» **LIST OF TASKS**:
**A)** In the Sumner murder passage, check whether each statement agrees with the text: (i) the suspects threatened the Sumners with a real handgun; (ii) Nixon led authorities to the bodies on July 15, 2005; (iii) authorities were alerted when the bank noticed unusual cash withdrawals. Answer yes or no for each and quote the deciding words.
**B)** Continue the Sumner murder passage from its last sentence onward.

» **PASSAGE SHOWN**:
<<<<

On July 8, 2005 — days after the four suspects decided on the Sumners as their victims — Wade, Jackson, Cole and Nixon went to the Sumners’ Jacksonville home, where they bound the frail couple with duct tape under the threat of a toy gun. They then put the couple in the trunk of their own Lincoln Town Car. Carol and Reggie held one another there, once they wriggled free of their restraints.

Ultimately, the Sumners were buried alive in the pre-dug grave, despite Reggie telling his killer the couple's PINs and other information to access his bank accounts. The suspects abandoned the couple's Lincoln with the shovels still in the trunk and used Reggie’s ATM card to steal the victims’ money.

Authorities were flagged after the bank noticed the unusual amount of cash withdrawals from the missing couple’s accounts, ultimately leading them to the suspects.

Nixon led authorities to Carol and Reggie’s bodies on July 15, 2005, according to court records. Overwhelming evidence linked the suspects to the crime scene, including their fingerprints on the duct tape and the victims’ household items.

Wade was found guilty on two counts each of first-degree murder, kidnapping and robbery, according to the Florida Department of Corrections.

During the resentencing trial — which didn’t task jurors with deciding Wade’s guilt — Prosecutor Alan Mizrahi argued that Wade’s “evil” acts did, in fact, warrant the death penalty, according to First Coast News.

“Carol and Reggie Sumner are now in a grave, but in July 2005, they were not put in a grave,” said Mizrahi. “They were put in a death chamber. A hole. A pit in Southern Georgia, which was this defendant’s murder weapon.”

>>>>

[Saved data entries]
<<<<

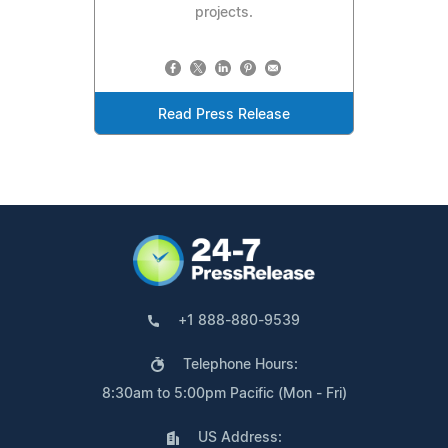
projects.
Read Press Release
+1 888-880-9539
Telephone Hours:
8:30am to 5:00pm Pacific (Mon - Fri)
US Address:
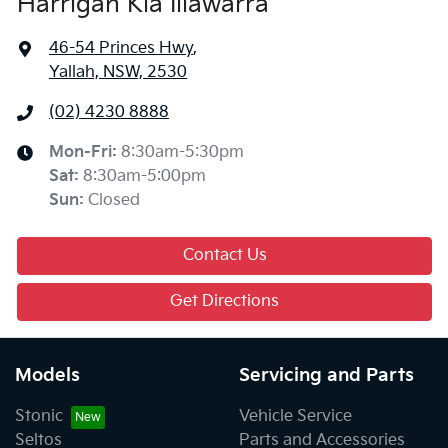
Harrigan Kia Illawarra
46-54 Princes Hwy
,
Yallah, NSW, 2530
(02) 4230 8888
Mon-Fri:
8:30am-5:30pm
Sat
:
8:30am-5:00pm
Sun
:
Closed
Contact Us
Get Directions
Models
Servicing and Parts
Stonic
Vehicle Service
Seltos
Parts and Accessories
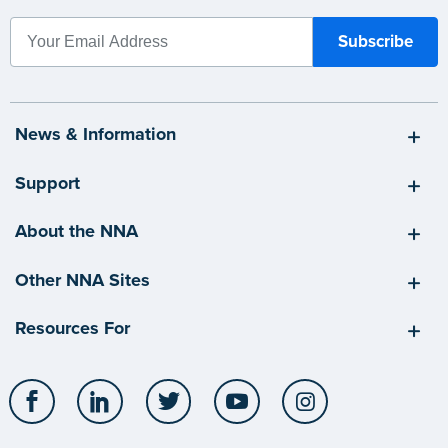
News & Information
Support
About the NNA
Other NNA Sites
Resources For
Facebook
LinkedIn
Twitter
YouTube
Instagram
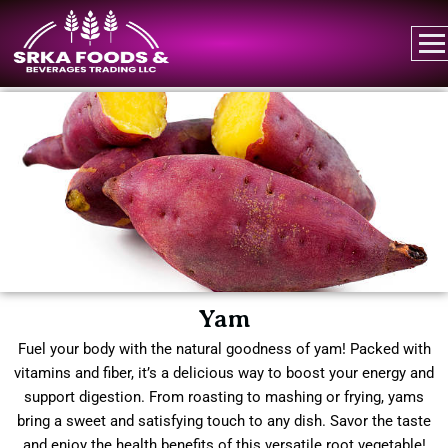
Yam
Fuel your body with the natural goodness of yam! Packed with
vitamins and fiber, it’s a delicious way to boost your energy and
support digestion. From roasting to mashing or frying, yams
bring a sweet and satisfying touch to any dish. Savor the taste
and enjoy the health benefits of this versatile root vegetable!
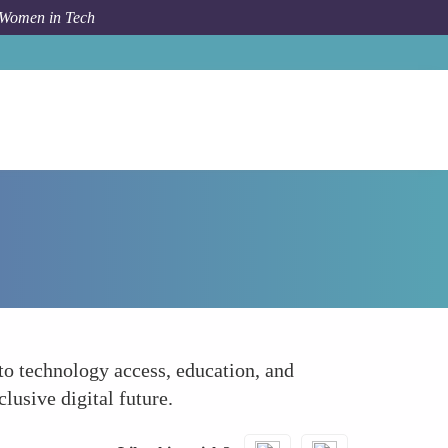
 Women in Tech
How To
Advocating for Policy Change
to technology access, education, and
lusive digital future.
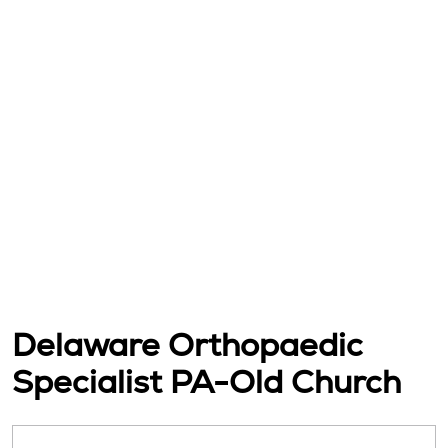
Delaware Orthopaedic
Specialist PA-Old Church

>>>>

» **ANSWERS TO THE EXERCISES**:
**A)**
(i) No: "under the threat of a toy gun"
(ii) Yes: "Nixon led authorities to Carol and Reggie’s bodies on July 15, 2005"
(iii) Yes: "Authorities were flagged after the bank noticed the unusual amount of cash withdrawals from the missing couple’s accounts"

**B)**
Wade’s defense, on the other hand, cited Wade’s abusive childhood, on which Mizrahi also touched during resentencing.

“While the defense paid for experts saying he’s afraid of the dark… he is putting shovel after shovel of dirt over two human beings,” Mizrahi stated. “Under cover of darkness, he buried two disabled people in the dark forever.”

Carol and Reggie Sumner reportedly met in high school and rekindled their relationship later in life, according to Law & Crime.

“These two lovers, who finally found each other, were aware that the exact same thing that was happening to them was happening to the person they loved most in the world,” said Mizrahi.

At sentencing, jurors agreed that though Wade’s crimes were “cold, calculated, and premeditated,” they did not fit the standard of being “heinous, atrocious, and cruel,” therefore recommending life in prison over the death penalty.

Tiffany Cole and Michael Jackson remain on death row for their roles in the double-murder, but are both also awaiting resentencing due to the Florida Supreme Court's 2016 decision, according to First Coast News

Bruce Nixon is serving a 45-year sentence for his cooperation with the prosecution.